• [WHAT THE TASK ASKS]
Transcribe the records verbatim from the first line through the line containing "scientific name: Carex arenaria", including that line.

• [DATASET]
(begin)

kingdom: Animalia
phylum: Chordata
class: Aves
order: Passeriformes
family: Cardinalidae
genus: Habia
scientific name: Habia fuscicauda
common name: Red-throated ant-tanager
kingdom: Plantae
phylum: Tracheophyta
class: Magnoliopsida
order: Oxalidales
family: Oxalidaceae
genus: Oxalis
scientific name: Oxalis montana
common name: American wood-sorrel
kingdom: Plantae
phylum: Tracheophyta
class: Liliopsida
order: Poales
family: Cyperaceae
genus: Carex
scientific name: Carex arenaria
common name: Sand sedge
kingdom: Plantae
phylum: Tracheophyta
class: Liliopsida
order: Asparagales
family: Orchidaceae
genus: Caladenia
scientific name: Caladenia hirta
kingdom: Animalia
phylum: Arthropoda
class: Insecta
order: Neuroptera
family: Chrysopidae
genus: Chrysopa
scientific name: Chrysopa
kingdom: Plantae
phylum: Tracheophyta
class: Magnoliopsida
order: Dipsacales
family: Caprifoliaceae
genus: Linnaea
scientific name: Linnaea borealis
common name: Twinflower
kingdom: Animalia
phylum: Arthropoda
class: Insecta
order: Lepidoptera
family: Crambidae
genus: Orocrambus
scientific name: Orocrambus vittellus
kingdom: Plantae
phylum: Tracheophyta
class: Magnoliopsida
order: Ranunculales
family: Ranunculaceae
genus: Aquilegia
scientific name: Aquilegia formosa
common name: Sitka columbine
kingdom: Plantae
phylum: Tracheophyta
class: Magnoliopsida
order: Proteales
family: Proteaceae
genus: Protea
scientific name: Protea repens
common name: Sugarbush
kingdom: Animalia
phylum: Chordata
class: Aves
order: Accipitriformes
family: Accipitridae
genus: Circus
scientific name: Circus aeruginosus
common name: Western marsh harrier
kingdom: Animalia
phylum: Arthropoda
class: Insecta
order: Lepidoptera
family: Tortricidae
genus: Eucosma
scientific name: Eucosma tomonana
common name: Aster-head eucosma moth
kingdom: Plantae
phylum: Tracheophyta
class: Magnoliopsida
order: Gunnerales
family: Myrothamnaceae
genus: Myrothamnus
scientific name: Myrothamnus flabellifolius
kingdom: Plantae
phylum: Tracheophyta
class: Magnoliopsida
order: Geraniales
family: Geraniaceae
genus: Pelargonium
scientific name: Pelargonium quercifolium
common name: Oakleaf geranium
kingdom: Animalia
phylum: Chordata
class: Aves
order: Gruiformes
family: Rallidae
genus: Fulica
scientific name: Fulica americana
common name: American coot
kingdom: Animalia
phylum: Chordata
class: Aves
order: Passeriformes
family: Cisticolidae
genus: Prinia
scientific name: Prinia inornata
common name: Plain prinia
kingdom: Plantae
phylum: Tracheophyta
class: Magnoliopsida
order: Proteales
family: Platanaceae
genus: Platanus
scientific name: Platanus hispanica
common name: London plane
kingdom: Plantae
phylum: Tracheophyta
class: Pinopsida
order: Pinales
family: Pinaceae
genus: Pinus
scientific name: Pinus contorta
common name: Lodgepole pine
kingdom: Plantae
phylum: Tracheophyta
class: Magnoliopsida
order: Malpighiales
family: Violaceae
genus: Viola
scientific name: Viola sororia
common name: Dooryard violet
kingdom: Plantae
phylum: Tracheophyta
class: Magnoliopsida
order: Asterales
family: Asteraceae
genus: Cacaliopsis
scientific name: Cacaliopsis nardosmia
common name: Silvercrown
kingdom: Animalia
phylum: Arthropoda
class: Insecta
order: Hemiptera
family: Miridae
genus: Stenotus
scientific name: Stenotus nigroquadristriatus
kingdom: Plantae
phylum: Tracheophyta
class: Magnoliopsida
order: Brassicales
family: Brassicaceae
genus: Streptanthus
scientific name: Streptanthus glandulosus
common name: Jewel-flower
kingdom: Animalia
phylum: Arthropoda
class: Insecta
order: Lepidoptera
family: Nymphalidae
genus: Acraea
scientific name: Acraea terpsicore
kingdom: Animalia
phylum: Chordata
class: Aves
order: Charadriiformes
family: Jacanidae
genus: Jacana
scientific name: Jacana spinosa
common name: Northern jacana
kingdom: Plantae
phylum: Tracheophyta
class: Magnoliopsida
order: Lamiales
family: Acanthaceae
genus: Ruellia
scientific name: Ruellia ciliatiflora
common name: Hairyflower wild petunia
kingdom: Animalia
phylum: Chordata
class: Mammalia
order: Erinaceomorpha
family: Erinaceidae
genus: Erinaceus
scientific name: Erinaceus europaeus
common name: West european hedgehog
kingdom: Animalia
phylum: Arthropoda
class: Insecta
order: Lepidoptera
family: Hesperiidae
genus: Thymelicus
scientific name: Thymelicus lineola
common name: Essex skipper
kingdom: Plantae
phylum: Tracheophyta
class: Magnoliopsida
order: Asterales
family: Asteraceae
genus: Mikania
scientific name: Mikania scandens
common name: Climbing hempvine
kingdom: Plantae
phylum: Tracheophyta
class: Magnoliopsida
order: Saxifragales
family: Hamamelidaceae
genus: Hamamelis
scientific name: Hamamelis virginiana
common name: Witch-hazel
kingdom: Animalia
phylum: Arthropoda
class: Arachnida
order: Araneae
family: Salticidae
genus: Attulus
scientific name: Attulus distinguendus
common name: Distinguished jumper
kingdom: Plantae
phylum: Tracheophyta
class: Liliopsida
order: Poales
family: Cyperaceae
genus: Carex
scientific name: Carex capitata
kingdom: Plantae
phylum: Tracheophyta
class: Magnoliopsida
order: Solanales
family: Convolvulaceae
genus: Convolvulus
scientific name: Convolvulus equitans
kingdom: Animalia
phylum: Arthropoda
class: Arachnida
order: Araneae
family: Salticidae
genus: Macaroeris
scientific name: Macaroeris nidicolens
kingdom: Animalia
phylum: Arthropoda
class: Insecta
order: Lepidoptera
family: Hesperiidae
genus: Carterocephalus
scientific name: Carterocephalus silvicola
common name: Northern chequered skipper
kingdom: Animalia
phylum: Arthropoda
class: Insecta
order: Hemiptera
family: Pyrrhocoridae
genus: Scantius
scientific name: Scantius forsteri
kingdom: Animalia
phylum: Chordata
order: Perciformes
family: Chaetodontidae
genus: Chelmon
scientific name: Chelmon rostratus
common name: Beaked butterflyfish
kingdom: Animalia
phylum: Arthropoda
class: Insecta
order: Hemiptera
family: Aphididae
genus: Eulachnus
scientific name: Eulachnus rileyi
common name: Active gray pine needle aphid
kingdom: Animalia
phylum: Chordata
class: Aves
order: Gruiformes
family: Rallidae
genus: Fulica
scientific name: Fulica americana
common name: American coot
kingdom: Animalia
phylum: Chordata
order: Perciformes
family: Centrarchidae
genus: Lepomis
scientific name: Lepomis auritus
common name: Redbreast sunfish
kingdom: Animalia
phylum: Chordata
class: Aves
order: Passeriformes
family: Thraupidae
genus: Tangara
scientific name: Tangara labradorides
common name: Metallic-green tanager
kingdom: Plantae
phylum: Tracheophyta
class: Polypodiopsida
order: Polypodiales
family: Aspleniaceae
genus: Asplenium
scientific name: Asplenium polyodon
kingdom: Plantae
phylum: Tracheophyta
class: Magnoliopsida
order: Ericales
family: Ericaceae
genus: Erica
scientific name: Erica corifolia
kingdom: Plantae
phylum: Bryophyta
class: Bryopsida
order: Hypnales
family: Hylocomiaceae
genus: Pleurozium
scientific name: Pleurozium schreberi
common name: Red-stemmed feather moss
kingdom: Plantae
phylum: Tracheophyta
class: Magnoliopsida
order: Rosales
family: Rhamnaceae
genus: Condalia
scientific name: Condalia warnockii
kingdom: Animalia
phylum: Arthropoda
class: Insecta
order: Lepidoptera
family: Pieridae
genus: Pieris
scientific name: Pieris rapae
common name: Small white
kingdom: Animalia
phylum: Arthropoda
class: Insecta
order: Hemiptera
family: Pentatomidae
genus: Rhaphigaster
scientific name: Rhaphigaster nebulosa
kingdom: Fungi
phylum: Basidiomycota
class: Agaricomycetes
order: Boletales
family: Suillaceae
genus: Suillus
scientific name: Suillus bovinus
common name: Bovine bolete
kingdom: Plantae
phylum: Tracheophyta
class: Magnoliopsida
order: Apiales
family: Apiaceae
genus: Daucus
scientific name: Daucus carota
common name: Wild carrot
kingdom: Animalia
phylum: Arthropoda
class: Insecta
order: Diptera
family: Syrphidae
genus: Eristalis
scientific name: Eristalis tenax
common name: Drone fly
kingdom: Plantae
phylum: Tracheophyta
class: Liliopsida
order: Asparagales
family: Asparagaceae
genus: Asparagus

(end)

• [EXPECTED ANSWER]
kingdom: Animalia
phylum: Chordata
class: Aves
order: Passeriformes
family: Cardinalidae
genus: Habia
scientific name: Habia fuscicauda
common name: Red-throated ant-tanager
kingdom: Plantae
phylum: Tracheophyta
class: Magnoliopsida
order: Oxalidales
family: Oxalidaceae
genus: Oxalis
scientific name: Oxalis montana
common name: American wood-sorrel
kingdom: Plantae
phylum: Tracheophyta
class: Liliopsida
order: Poales
family: Cyperaceae
genus: Carex
scientific name: Carex arenaria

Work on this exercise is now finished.